John looked from the one in the chair to the man with the pistol, and back again. Something told him that all the cooperation in the world wouldn’t make one iota of difference. These men had the look of hired guns and they were not about to leave a witness who could identify them, especially after they murdered Vangelos.
“I would be happy to give you whatever it is you think I have,” John said, “but I can hardly think with a gun pointed at me.”
“Josef,” the seated one said, “please put away the pistol. I can see that Mr. Hammond is more than willing to help us. Isn’t that so, Mr. Hammond?”
John nodded his head and made a show of swallowing. Just a thoroughly frightened, middle-aged man who was not used to being threatened by gun-toting assassins.

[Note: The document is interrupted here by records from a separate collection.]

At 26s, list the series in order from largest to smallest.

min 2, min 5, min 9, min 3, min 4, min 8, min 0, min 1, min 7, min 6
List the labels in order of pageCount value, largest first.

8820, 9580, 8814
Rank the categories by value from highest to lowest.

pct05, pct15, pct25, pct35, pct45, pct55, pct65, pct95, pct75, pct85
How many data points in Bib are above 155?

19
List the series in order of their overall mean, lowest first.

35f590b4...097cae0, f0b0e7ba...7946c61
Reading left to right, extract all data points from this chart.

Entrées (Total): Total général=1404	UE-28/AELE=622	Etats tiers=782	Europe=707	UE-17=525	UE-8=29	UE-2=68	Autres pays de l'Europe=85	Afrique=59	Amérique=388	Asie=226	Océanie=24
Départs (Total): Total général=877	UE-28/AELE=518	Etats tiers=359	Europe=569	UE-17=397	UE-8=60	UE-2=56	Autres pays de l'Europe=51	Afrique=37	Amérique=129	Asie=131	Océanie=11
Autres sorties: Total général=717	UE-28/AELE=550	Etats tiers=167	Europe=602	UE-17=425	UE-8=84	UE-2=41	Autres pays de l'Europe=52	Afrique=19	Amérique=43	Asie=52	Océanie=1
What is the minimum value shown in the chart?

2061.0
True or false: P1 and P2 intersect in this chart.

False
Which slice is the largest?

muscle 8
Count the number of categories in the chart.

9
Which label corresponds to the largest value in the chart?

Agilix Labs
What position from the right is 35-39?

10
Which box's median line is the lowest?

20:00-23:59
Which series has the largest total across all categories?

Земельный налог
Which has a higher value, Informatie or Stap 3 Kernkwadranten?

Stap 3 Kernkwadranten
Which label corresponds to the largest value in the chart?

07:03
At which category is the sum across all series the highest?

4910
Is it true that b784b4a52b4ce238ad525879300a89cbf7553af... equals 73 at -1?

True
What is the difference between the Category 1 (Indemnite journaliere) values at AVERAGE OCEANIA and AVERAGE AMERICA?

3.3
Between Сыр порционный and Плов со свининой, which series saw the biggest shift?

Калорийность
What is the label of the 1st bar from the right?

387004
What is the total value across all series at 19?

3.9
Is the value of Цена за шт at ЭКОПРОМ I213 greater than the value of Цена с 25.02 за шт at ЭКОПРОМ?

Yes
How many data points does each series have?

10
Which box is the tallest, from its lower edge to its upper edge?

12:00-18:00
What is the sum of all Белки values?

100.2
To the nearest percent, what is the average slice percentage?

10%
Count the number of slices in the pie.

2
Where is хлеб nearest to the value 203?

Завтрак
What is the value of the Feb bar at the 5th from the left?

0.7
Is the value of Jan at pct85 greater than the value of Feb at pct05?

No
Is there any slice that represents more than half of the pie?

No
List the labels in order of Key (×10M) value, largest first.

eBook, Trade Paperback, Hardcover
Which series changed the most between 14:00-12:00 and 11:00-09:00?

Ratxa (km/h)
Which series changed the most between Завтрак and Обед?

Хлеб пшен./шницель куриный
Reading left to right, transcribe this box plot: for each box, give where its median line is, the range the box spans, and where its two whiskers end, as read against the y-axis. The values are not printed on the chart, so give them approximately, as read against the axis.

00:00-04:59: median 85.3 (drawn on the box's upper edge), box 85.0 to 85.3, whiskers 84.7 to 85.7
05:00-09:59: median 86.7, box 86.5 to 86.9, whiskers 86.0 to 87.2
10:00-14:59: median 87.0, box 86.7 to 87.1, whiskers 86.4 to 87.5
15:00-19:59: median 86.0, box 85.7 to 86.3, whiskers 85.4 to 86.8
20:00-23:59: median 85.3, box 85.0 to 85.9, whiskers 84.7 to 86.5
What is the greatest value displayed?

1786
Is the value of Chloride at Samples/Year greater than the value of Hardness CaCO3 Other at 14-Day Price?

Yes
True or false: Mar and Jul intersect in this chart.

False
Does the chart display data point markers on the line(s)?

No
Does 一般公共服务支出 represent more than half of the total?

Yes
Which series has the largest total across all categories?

“Good, good,” the man said.
John saw out of his peripheral vision the man behind him shoulder holster his weapon. He wheeled, lowered his shoulder, hit him square in the chest, and drove him backward past the foot of the bed and into the closed entry door. The sound of cracking wood exploded in the small room. John slammed a fist into the side of the man’s face, grabbed the front of his shirt as he started to sag to the floor, and spun him around to block the path of the second man. John knew he only had a second or two to make his escape. He lurched for the door, grabbed the door handle, and jerked the door open. Then something vise-like clamped around his ankle. The one with the gun was stretched out on the floor, arm extended, fingers wrapped around John’s ankle. John tried to wrench himself loose but the man was too strong.